COVID-19 is causing stress and can lead to a stress response causing mental and physical harm. The stress response happens when a person senses danger, pressure, or potential harm, either physically or mentally. The brain sends signals to the rest of the body to get ready to "fight, freeze, or flight" (run away). Muscles tighten, and stress hormones are produced, such as adrenaline, corticosteroids, and cortisol. These stress hormones cause physiological changes such as rapid breathing, rising blood pressure, increased heart rate, increased strength, better focus, and greater stamina. This reaction is entirely normal, and the body adapts and returns to a pre-stressed state. Chronic stress, remaining in a consistent stress response state, is harmful to health, especially for older adults. COVID-19 can lead to chronic, high-level stress. This kind of stress can cause more significant cognitive decline, increase in emotional disturbances, and lower levels of physical health.17, 18

Effects of stress

Immune System
Stress significantly reduces the strength of the immune system.

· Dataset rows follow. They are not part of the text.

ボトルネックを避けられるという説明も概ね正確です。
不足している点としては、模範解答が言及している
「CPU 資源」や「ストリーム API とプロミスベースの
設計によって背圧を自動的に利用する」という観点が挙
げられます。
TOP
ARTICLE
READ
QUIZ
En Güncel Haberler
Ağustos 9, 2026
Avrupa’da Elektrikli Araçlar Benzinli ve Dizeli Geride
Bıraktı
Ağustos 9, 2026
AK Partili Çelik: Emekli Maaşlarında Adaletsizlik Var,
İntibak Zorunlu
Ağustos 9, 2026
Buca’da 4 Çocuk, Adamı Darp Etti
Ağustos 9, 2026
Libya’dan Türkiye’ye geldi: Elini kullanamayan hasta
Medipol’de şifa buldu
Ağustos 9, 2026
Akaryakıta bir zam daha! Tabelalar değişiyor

As we age, the immune system becomes impaired, and the ability to resist infection and disease declines. The aging immune system loses the ability to protect against viruses, cancer, and has a reduced wound-healing effect.19 For older adults with an already declining immune function, stress causes additional deterioration. Older adults are more susceptible to the age-related suppression of their immune system, which makes it easier to get sick and takes longer for recovery.

Cognitive changes
Higher levels of blood cortisol are associated with memory issues, visual perception (identify and locate objects in the environment), poor concentration, and trouble making decisions. Stress can influence our minds.

Cardiovascular problems
Stress can create a surplus of adrenaline in the body. Adrenaline increases blood pressure and heart rate and can cause a heart attack or a stroke. Stress can cause people to seek relief by finding comfort in unhealthy ways such as excessive drinking, using drugs or over-medicating, and overeating. These activities can cause additional damage to blood vessels and your heart.

Vision and hearing changes
Chronic stress leading to long term adrenaline production causes blood vessels to constrict, which can lead to vision changes and hearing loss.

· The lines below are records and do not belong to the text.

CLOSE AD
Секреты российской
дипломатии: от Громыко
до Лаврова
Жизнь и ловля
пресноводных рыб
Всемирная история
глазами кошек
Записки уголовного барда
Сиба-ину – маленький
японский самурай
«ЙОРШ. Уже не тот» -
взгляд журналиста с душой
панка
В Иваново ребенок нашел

Digestive issues and weight gain
Stress can make people "sick to their stomachs." This sick feeling comes from the central nervous system shutting down the blood flow to the digestive system, increasing contractions of digestive muscles (which can cause vomiting and diarrhea), and increasing secretions of stomach acids. The stress hormone cortisol can stay elevated during and after a stressful event. Cortisol increases hunger leading to weight gain and cravings for carbohydrates and sugary foods.

Dental issues
Dental issues tend to increase with age due to lower bone mass and long-term wear. Stress can contribute to dental problems when people clench their jaw or unintentionally grind their teeth.